Section_2_2a「でも、とても素敵な読み方です」
## 1
文化祭まで三週間となった水曜日の放課後、私と航は図書室でポップ制作に取り組んでいた。
「この本、どう思いますか?」
航が手に持っているのは、『夜のピクニック』だった。恩田陸の青春小説で、私も大好きな一冊だ。
「いいですね。でも、けっこう有名じゃないですか?」
「そうですね……でも、有名だからこそ、僕たちなりの視点で紹介できるかもしれません」
僕たちなりの視点。
その言葉を聞くたび、胸が暖かくなる。
「どんな視点ですか?」
「例えば……」
航が少し考えてから口を開く。
「この小説って、表面的には学校行事の話ですけど、本当は『時間』について書かれた物語だと思うんです」
時間について。
「時間?」
「はい。過ぎていく時間の美しさというか……二度と戻らない瞬間を大切にすることの意味というか」
航の解釈に、はっとする。確かに、そういう読み方もできる。
「それ、すごくいい視点ですね」
「本当ですか?」
「はい。私はただ青春小説として読んでいたんですけど、航くんの解釈を聞いて、また違った深さを感じました」
航の頬が少し赤くなる。
「ありがとうございます。でも、これも一つの読み方でしかないので……」
「でも、とても素敵な読み方です」
本当にそう思う。航の本に対する感性は、いつも私が思いつかない角度から光を当ててくれる。
「じゃあ、この視点でポップを作ってみませんか?」
「ぜひそうしましょう」
私たちは机に向かって、ポップの構成を考え始めた。
## 2
作業を始めて一時間ほど経った頃、私は航の手元を見て驚いた。
彼が書いているポップの文章が、とても美しかったのだ。
『時は流れ、季節は巡る。
でも、この一歩一歩は二度と歩めない。
『夜のピクニック』は、そんな当たり前で特別な時間について教えてくれる物語です。』
「航くん……」
思わず声をかけてしまう。
「どうしました?」
「その文章、すごく素敵です」
「え?」
航が自分の書いた文字を見返す。
「でも、まだ下書きですし……」
「下書きでも、十分美しいです」
本当にそう思った。

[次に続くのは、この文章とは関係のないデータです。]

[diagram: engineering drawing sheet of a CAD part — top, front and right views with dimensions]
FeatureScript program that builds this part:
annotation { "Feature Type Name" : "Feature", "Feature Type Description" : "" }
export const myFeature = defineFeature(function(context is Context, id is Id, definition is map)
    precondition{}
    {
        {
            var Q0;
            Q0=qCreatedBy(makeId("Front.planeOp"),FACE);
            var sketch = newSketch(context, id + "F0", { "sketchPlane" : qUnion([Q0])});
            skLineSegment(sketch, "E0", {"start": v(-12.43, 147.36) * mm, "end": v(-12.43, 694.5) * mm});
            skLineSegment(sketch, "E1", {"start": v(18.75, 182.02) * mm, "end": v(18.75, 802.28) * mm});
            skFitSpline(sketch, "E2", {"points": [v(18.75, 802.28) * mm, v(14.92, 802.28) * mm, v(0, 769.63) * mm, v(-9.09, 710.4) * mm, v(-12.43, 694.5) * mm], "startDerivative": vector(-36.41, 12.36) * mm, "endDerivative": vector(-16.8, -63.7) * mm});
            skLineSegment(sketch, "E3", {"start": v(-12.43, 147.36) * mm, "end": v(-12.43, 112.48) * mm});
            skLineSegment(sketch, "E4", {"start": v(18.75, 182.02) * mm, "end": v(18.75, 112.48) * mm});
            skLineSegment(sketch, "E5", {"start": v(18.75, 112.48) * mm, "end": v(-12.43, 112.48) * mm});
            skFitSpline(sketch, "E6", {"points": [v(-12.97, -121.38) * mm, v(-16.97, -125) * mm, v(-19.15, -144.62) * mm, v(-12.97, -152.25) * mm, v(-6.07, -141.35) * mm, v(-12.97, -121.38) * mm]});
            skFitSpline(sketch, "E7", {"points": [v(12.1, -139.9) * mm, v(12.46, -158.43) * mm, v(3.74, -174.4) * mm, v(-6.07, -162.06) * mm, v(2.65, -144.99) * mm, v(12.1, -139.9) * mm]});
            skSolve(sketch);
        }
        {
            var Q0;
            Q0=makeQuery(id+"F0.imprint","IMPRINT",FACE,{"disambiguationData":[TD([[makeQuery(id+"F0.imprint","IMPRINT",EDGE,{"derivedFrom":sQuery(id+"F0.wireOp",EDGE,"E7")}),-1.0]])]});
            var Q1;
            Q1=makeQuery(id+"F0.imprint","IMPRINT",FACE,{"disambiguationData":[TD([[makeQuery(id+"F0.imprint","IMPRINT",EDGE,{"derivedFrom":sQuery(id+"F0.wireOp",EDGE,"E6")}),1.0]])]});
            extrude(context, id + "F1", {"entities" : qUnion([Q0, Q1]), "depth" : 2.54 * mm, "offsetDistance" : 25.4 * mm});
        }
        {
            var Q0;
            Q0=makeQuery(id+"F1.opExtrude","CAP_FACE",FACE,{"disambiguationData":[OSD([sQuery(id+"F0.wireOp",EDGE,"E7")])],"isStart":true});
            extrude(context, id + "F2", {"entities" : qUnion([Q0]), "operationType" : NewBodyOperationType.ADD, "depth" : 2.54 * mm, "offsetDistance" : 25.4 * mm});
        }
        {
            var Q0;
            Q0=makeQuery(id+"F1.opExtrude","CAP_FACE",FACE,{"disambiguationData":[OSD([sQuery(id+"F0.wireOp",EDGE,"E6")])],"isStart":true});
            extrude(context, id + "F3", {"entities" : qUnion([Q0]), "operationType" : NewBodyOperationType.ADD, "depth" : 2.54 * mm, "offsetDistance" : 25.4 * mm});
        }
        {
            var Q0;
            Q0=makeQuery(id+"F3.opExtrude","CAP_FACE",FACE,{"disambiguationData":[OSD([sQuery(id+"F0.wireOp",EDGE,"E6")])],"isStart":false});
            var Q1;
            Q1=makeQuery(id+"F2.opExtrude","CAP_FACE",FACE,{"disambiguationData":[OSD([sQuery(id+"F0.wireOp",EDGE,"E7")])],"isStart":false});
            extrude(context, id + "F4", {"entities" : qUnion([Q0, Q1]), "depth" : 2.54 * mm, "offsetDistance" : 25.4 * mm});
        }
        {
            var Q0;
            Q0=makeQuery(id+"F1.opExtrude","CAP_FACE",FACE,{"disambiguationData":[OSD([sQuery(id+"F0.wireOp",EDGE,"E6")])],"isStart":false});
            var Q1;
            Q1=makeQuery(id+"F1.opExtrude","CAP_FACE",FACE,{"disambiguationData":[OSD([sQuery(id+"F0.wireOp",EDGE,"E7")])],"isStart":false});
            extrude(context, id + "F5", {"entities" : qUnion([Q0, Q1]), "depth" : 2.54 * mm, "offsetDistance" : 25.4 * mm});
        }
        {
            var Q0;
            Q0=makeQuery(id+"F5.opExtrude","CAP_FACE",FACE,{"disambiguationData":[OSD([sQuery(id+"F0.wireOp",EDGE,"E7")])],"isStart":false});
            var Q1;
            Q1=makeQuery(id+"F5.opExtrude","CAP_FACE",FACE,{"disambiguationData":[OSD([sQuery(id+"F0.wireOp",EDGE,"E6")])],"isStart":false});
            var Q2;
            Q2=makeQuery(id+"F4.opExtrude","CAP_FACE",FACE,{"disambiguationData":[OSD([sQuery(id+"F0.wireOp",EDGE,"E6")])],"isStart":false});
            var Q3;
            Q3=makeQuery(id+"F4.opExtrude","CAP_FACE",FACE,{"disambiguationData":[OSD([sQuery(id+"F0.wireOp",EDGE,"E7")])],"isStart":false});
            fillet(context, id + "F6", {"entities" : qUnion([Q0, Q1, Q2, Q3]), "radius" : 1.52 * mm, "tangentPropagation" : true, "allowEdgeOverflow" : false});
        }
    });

短い文章なのに、本の魅力がすごく伝わってくる。
「綾瀬さんの方こそ、イラストが上手ですね」
航が私の手元を見る。私は本の表紙を参考に、簡単な挿絵を描いていた。
「これ、下手ですよ」
「いえ、とても温かい感じで……見ているだけで、本を読みたくなります」
見ているだけで本を読みたくなる。
そんなふうに言ってもらえるなんて、思わなかった。
「ありがとうございます」
「僕たち、けっこういいコンビかもしれませんね」
いいコンビ。
その言葉に、心臓がドキドキする。
「そうですね」
私たちが作業に戻ろうとしたとき、図書室の扉が開いた。
田村先生が顔を出す。
「お疲れさま。もう六時よ? あまり遅くならないようにね」
六時。
もうそんな時間になっていたなんて、気がつかなかった。
「はい、そろそろ切り上げます」
「ありがとうございます」
田村先生が去った後、私たちは片付けを始めた。
「今日はここまでにしましょうか」
「そうですね」
荷物をまとめながら、今日作ったポップを見返す。まだ完成には程遠いけれど、確実に形になってきている。
「来週も、よろしくお願いします」
「こちらこそ」
航が微笑む。最近、彼の笑顔を見る機会が増えた気がする。
そして、その笑顔を見るたび、胸が暖かくなる。